Junk e-mail rose in May, most of it served up from Taiwan--and the death of Blue Frog was a factor, CipherTrust says.

Candace Lombardi
In a software-driven world, it's easy to forget about the nuts and bolts. Whether it's cars, robots, personal gadgetry or industrial machines, Candace Lombardi examines the moving parts that keep our world rotating. A journalist who divides her time between the United States and the United Kingdom, Lombardi has written about technology for the sites of The New York Times, CNET, USA Today, MSN, ZDNet, Silicon.com, and GameSpot. She is a member of the CNET Blog Network and is not a current employee of CNET.
Candace Lombardi
2 min read
The majority of spam servers are physically located in Taiwan, according to CipherTrust.

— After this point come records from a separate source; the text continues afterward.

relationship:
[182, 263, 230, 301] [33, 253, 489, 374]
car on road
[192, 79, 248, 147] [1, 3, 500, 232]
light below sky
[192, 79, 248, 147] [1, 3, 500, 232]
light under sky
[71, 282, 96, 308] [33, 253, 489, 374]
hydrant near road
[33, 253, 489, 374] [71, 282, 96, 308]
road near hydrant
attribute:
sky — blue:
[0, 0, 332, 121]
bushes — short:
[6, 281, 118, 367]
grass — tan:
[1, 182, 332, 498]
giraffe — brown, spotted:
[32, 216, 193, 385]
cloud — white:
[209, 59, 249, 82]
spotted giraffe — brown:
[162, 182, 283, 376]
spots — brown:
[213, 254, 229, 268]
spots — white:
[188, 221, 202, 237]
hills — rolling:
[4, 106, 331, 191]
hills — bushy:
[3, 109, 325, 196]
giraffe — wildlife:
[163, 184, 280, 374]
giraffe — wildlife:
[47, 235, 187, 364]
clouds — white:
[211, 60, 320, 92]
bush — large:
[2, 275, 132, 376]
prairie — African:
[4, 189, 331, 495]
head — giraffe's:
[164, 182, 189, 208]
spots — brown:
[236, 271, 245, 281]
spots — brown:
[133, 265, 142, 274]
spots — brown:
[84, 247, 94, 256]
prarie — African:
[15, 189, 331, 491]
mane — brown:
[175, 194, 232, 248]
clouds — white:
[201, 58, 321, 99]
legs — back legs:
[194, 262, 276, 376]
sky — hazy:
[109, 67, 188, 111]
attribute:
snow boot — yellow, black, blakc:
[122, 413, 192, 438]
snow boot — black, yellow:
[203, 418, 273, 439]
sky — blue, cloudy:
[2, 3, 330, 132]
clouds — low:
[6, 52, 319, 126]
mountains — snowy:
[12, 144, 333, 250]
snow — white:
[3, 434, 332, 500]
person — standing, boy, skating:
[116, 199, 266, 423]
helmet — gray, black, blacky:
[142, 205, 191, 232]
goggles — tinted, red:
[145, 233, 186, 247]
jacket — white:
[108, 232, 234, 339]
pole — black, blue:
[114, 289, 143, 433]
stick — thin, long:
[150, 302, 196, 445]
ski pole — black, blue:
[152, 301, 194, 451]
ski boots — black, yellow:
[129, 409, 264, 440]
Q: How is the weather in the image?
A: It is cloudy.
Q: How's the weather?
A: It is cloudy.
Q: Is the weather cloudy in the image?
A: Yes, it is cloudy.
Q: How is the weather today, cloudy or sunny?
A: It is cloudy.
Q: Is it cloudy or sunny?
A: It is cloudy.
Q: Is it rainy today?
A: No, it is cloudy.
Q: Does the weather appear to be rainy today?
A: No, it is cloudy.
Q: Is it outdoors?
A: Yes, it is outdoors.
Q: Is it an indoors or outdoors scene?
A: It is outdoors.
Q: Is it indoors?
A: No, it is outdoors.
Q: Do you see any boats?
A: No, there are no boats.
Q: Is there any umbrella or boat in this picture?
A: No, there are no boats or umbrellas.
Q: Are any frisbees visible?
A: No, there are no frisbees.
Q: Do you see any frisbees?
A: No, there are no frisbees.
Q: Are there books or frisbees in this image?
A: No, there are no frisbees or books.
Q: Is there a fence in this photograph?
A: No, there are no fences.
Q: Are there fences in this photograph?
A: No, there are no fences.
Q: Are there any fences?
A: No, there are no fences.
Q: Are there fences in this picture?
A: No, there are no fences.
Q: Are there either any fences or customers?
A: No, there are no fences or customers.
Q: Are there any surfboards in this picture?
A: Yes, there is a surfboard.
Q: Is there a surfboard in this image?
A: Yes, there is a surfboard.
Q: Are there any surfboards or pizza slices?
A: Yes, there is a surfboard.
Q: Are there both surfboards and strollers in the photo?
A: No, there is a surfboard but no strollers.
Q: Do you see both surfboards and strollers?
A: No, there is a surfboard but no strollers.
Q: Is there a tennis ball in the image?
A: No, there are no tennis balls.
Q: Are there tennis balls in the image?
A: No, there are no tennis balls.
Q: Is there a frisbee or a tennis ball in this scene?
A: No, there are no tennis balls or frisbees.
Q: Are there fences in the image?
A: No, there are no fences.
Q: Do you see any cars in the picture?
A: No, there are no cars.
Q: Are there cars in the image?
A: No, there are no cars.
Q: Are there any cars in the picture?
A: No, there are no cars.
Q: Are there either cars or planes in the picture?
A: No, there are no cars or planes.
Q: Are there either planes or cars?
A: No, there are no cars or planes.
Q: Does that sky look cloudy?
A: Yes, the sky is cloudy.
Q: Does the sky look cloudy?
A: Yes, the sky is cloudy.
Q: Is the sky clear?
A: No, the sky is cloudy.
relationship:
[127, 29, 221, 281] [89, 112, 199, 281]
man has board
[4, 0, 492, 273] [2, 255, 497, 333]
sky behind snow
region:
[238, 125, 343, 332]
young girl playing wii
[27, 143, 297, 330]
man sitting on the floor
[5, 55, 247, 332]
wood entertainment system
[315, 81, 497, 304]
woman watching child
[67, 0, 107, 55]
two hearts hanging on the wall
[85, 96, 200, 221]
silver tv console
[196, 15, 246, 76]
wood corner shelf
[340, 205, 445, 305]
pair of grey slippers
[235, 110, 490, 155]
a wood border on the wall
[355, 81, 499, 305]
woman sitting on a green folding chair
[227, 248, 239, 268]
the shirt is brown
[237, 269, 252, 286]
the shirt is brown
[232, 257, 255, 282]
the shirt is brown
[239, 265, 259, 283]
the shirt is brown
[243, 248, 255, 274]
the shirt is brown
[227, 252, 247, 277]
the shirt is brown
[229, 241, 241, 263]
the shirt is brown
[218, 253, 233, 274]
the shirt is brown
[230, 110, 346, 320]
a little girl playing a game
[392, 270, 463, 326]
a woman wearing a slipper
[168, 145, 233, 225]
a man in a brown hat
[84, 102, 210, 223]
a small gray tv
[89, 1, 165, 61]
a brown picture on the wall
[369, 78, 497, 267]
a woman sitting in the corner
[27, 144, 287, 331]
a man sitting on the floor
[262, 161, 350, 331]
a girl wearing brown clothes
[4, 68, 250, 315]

In research conducted in May, the e-mail security company found that 64 percent of machines sending out junk mail were in that country. Next was the United States with 23 percent and third China, with 3 percent.

CipherTrust also determined that unwanted e-mail traffic went up as much as 20 percent worldwide in May. The data was gathered using CipherTrust's network of fake "zombie" computers, among other sources, the company said. Spammers typically use networks of zombies, or compromised PCs used without their owners' knowledge, to send out their junk messages.

The company attributed the spam rise to two factors: the demise of antispam efforts by Blue Security, and growing use by spammers of image-only e-mails to defeat filters.

After a distributed denial-of-service attack at its service provider, Six Apart, Blue Security announced it would cease its antispam activities. The Israeli company ran an effort called Blue Frog, which enlisted people to send replies to unwanted e-mails, resulting in a barrage of messages to spam servers.

"They (Blue Security) had hundreds of thousands of clients," Dmitri Alperovitch, a CipherTrust research engineer, said Friday.

As for image-based spam, it's now one of the most popular ways for spammers to combat filters, he added. Text is placed into a message as an image. This allows them to fool some systems that use textual recognition to parse the words of a message to identify e-mails as spam.

Using images, spammers can also more easily alter the print, background color and other identifying factors used by message analysis tools, Alperovitch said.

"It's hard to identify as spam, unless you are using optical-recognition technology, trying to identify characters within an image to recognize as text," he said.

But optical-recognition technology is typically not appropriate for use in antispam systems because it's fairly slow and not extremely accurate, he said.

Alperovitch also said CipherTrust saw 7.4 million new zombies in May. About 24 percent of them are located in China, 9.4 percent in the U.S. and 7.5 percent in Germany. However, Alperovitch noted, there are only thousands of spam servers.

"There are about 5,000 servers who are actually sending the spam to the zombies. Most people would not even see the spam server. Their interaction is only ever with the zombies out there," he said.